According to a Harvard Business Review blog written by entrepreneurship experts Daniel Isenberg and Ross Brown, high-growth ventures are more prevalent in industries like manufacturing, construction, logistics, real estate, food services, and commerce than in the stereotypical technology sectors and are older than we think -- the average age of high-growth ventures is 15 to 30 years in business.
A city that is focused on scaling up its existing businesses across basic industries like manufacturing is Milwaukee, Wis., through a multi-partner initiative appropriately called Scale Up Milwaukee. The program is based on the work of Isenberg and led by a sundry group of public and private, and local and national, partners. These range from Wisconsin Governor Scott Walker and Milwaukee Mayor Tom Barrett, to the Greater Milwaukee Committee and the Wisconsin Economic Development Corp., to American Express OPEN.
Although the project only launched last year, the cultural shift from start-up to now scale-up is evident, and a dozen local businesses are already experiencing rapid growth. I was able to personally see some of this during my visit to Milwaukee late last year.
Scaling up can be applied to small, midsize, and large organizations. It requires the development of an entrepreneurial mindset to start a “movement” throughout an entire organization. In many cases, scaling up can yield faster results when adopted by smaller companies with less bureaucracy.
Larger companies must understand the difference between applying the tactic of a ground war and that of an air war in their execution, as expressed in the book Scaling Up Excellence by Robert Sutton and Huggy Rao. The book discusses on-the-ground, customer-focused innovations as a key element in scaling up. This can be especially effective for small companies, where the leadership may still have a personal relationship with key customers.
Manufacturing can see a new world of success for the future when scaling-up principles are applied. Scaling up and down to meet demand with the least risk is key. Manufacturing is already utilizing many existing scaling-up tools, such as lean principles in production.
The following are key elements that play a critical role in scaling up in any organization and across industries:
- The executive team plays a significant role in both the decision to scale up as well as successfully gaining the buy-in from the entire organization.

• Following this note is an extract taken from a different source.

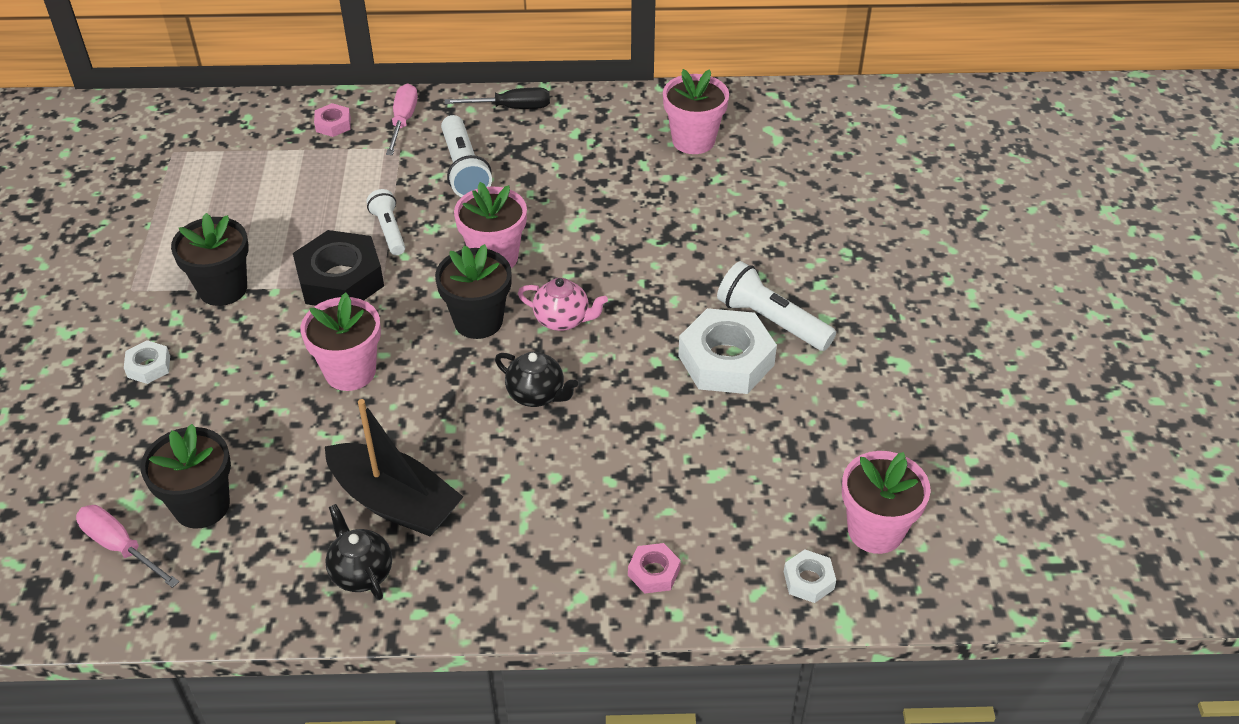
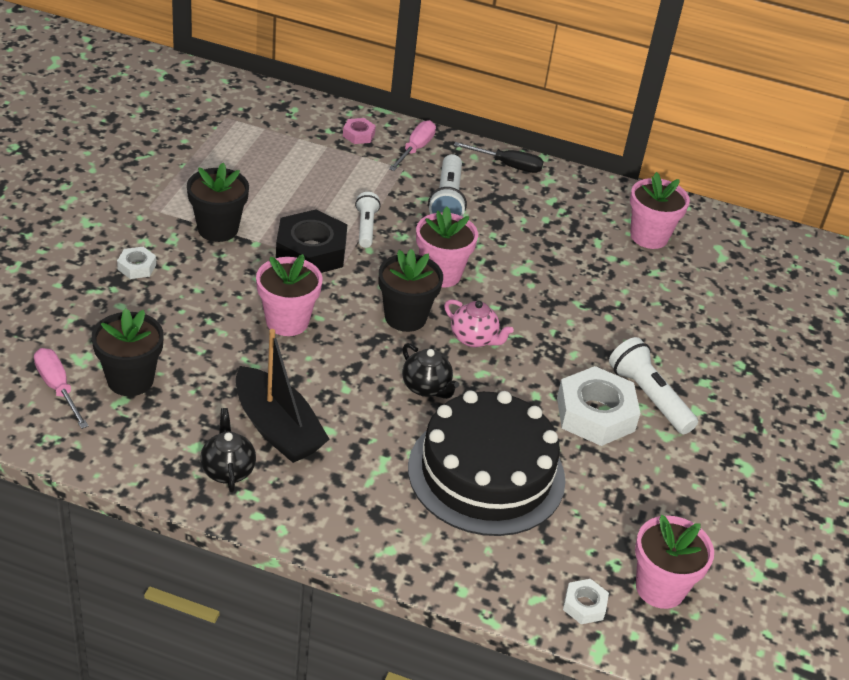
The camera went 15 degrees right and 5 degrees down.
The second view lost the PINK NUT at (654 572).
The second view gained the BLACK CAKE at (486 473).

Leadership must clearly set the mission and support all stakeholders through the process.
- Change management and entrepreneurial thinking are required to execute a plan of action throughout the entire organization. In order for this to happen, the mission must be clear and show how an entire organization and its stakeholders -- both internal and external -- will benefit.
Information technology is the single-most important facilitator of scaling up a business. In the “dot bomb” era, we learned that growing a business focused on using technology to create more for less and multiplying that growth had to maintain the goal of realizing greater margins. But the use of risk management and mitigation keeps innovations in check to make sure profitability is sustained. Conclusion: Technology alone will not guarantee success.
Every part of an organizational structure plays a role and is impacted by scaling up: legal, financial areas, operations, marketing, and even succession planning. No department or position can be overlooked. Branding of this new mindset must have a clear-cut path to the future and reach all of the organization, its supply chain, and its marketplace. Therefore, the mission and the plan that follows it are executed with clarity and commitment.
One of the most challenging and possibly good problems to have is trying to figure out how you can multiply the success you have created. “Good problem” may be an oxymoron, but in the case of scaling up, it is just that: good that you have had solid success, but the problem is that you have some risks ahead, such as the possibility of losing it all, including a strong brand.
As part of their seven mantras of scaling up, Sutton and Rao, in their book, caution readers to strategize thoughtfully and avoid hasty changes for the sake of change. In other words, slow down to scale faster. Or, in their words, “Don’t just do something, stand there.”
Doña Storey is the American Express OPEN Advisor on Scale Up, advising entrepreneurs on how to find rapid growth through corporate and government procurement as well as helping large organizations scale their entrepreneurial partners to better meet demand in both the commercial and government marketplaces. She is an entrepreneur herself with extensive experience running and scaling up a business.